Your instructions: The whole of the data is to be duplicated precisely.

Recorded data:
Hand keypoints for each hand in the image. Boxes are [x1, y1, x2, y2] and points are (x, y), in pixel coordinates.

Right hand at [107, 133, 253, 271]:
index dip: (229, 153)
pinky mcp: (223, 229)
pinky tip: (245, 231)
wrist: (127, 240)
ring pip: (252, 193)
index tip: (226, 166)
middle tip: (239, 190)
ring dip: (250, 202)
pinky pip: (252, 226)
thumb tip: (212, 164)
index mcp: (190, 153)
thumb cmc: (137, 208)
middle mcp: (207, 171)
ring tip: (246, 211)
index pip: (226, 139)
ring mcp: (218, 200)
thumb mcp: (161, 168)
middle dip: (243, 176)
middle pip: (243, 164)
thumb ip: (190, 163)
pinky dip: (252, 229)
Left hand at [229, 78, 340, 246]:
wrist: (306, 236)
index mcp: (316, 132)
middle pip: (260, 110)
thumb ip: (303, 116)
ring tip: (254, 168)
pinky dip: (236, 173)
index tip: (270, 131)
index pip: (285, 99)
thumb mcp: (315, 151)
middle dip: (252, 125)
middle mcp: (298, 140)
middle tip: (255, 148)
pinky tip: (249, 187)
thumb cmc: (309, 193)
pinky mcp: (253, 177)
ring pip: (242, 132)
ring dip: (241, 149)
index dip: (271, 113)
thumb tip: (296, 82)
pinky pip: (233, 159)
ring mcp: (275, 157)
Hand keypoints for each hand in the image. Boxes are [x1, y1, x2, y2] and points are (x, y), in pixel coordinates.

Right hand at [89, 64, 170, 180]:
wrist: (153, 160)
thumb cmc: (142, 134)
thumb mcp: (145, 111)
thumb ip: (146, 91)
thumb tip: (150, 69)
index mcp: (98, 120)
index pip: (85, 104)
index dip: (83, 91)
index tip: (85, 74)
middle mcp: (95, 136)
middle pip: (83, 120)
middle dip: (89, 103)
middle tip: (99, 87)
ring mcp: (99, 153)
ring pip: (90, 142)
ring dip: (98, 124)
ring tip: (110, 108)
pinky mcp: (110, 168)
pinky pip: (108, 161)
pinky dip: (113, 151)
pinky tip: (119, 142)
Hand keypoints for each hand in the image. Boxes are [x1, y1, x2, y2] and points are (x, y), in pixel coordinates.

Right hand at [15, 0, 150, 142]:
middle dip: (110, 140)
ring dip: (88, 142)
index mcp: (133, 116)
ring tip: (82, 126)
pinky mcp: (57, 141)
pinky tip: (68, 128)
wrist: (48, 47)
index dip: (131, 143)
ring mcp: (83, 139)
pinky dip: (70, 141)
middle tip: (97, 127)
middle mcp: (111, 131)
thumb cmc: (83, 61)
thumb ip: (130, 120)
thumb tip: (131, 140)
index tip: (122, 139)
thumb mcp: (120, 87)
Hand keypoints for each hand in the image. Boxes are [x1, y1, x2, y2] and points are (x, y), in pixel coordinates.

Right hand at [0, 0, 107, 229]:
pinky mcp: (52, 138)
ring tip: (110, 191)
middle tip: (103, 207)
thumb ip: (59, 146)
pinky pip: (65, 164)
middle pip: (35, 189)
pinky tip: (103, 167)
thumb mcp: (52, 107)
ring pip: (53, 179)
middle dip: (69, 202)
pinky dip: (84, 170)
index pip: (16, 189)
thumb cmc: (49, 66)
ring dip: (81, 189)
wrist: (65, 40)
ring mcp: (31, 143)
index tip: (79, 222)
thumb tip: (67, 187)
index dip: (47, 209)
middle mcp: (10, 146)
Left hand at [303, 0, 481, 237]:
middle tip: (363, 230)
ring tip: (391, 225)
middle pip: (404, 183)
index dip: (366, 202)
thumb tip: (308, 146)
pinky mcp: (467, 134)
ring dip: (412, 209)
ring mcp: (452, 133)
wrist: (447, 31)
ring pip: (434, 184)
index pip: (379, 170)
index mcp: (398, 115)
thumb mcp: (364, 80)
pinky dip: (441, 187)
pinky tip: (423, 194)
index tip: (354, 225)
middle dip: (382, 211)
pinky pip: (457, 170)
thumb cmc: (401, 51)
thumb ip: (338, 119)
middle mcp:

Written response:
Hand keypoints for each hand in the image. Boxes are [x1, y1, x2, y2] and points are (x, y), in pixel coordinates.

Right hand at [107, 133, 253, 271]:
index dip: (229, 153)
pinky mcp: (223, 229)
pinky tip: (245, 231)
wrist: (127, 240)
ring pip: (252, 193)
index tip: (226, 166)
middle tip: (239, 190)
ring dip: (250, 202)
pinky pip: (252, 226)
thumb tip: (212, 164)
index mcp: (190, 153)
thumb cmc: (137, 208)
middle mcp: (207, 171)
ring tip: (246, 211)
index pip: (226, 139)
ring mcp: (218, 200)
thumb mcp: (161, 168)
middle dip: (243, 176)
middle pip: (243, 164)
thumb ip: (190, 163)
pinky dip: (252, 229)
Left hand at [229, 78, 340, 246]:
wrist: (306, 236)
index mcp: (316, 132)
middle pip: (260, 110)
thumb ip: (303, 116)
ring tip: (254, 168)
pinky dip: (236, 173)
index tip: (270, 131)
index pip: (285, 99)
thumb mcp: (315, 151)
middle dip: (252, 125)
middle mcp: (298, 140)
middle tip: (255, 148)
pinky tip: (249, 187)
thumb cmc: (309, 193)
pinky mcp: (253, 177)
ring pip: (242, 132)
ring dip: (241, 149)
index dip: (271, 113)
thumb tip: (296, 82)
pinky pip: (233, 159)
ring mcp: (275, 157)
Hand keypoints for each hand in the image. Boxes are [x1, y1, x2, y2] and points are (x, y), in pixel coordinates.

Right hand at [89, 64, 170, 180]:
wrist: (153, 160)
thumb cmc: (142, 134)
thumb mcp: (145, 111)
thumb ip: (146, 91)
thumb tip: (150, 69)
index mcp: (98, 120)
index pip: (85, 104)
index dip: (83, 91)
index tip: (85, 74)
middle mcp: (95, 136)
middle pip: (83, 120)
middle dip: (89, 103)
middle tip: (99, 87)
ring mcp: (99, 153)
ring pip: (90, 142)
ring dip: (98, 124)
ring tip: (110, 108)
pinky mcp: (110, 168)
pinky pip: (108, 161)
pinky dip: (113, 151)
pinky tip: (119, 142)
Hand keypoints for each hand in the image. Boxes are [x1, y1, x2, y2] and points are (x, y), in pixel coordinates.

Right hand at [15, 0, 150, 142]:
middle dip: (110, 140)
ring dip: (88, 142)
index mcp: (133, 116)
ring tip: (82, 126)
pinky mcp: (57, 141)
pinky tip: (68, 128)
wrist: (48, 47)
index dip: (131, 143)
ring mcp: (83, 139)
pinky dip: (70, 141)
middle tip: (97, 127)
middle mcp: (111, 131)
thumb cmc: (83, 61)
thumb ip: (130, 120)
thumb tip: (131, 140)
index tip: (122, 139)
thumb mcp: (120, 87)
Hand keypoints for each hand in the image. Boxes are [x1, y1, x2, y2] and points are (x, y), in pixel coordinates.

Right hand at [0, 0, 107, 229]:
pinky mcp: (52, 138)
ring tip: (110, 191)
middle tip: (103, 207)
thumb ip: (59, 146)
pinky pip: (65, 164)
middle pip: (35, 189)
pinky tip: (103, 167)
thumb mcp: (52, 107)
ring pip: (53, 179)
middle dip: (69, 202)
pinky dip: (84, 170)
index pip: (16, 189)
thumb cmc: (49, 66)
ring dip: (81, 189)
wrist: (65, 40)
ring mcp: (31, 143)
index tip: (79, 222)
thumb tip: (67, 187)
index dip: (47, 209)
middle mcp: (10, 146)
Left hand at [303, 0, 481, 237]:
middle tip: (363, 230)
ring tip: (391, 225)
middle pip: (404, 183)
index dip: (366, 202)
thumb tip: (308, 146)
pinky mcp: (467, 134)
ring dip: (412, 209)
ring mcp: (452, 133)
wrist: (447, 31)
ring pip: (434, 184)
index pip: (379, 170)
index mcp: (398, 115)
thumb mcp: (364, 80)
pinky dip: (441, 187)
pinky tip: (423, 194)
index tip: (354, 225)
middle dip: (382, 211)
pinky pip: (457, 170)
thumb cmc: (401, 51)
thumb ip: (338, 119)
middle mcp:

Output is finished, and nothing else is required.